Najpierw Leroy Sane, a potem Gareth Bale? Bayern Monachium rozważa transfer niechcianej gwiazdy Realu Madryt

Cały czas nie wiadomo, gdzie w tym sezonie będzie grał Gareth Bale. Sytuację skrzydłowego obserwuje Bayern Monachium, który jest zainteresowany jego sprowadzeniem - donoszą "AS" i "Daily Mail".
Wydawało się, że Walijczyk trafi do chińskiego Jiangsu Suning. W ostatniej chwili na transfer nie pozwolili jednak "Królewscy”, którzy nie widzą go w swojej drużynie. 30-latek również nie widzi już swojej przyszłości w zespole ze stolicy Hiszpanii, odmawiając między innymi z "powodów mentalnych" wyjazdu na turniej towarzyski Audi Cup.

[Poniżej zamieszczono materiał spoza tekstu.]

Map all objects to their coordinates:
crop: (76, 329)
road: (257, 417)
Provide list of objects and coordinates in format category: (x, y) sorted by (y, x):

- Bayern monitoruje sytuację Bale'a, myśląc nad wypożyczeniem - pisze dziennik "AS". Według dziennikarzy Bawarczycy mogą czekać z transferem do ostatnich dni okienka transferowego i wówczas negocjować z Realem Madryt wypożyczenie zawodnika.
Mistrz Niemiec szuka wzmocnień na skrzydłach, po tym, jak z klubem rozstali się Franck Ribery i Arjen Robben. Jednym z ich następców ma być Leroy Sane z Manchesteru City, którego Bayern Monachium ma sprowadzić za 110 milionów euro. Drugim może zostać właśnie Gareth Bale.
Reprezentant Walii w sezonie 2018/19 rozegrał 42 mecze dla "Los Blancos" we wszystkich rozgrywkach. Strzelił w nich 14 goli i zanotował sześć asyst.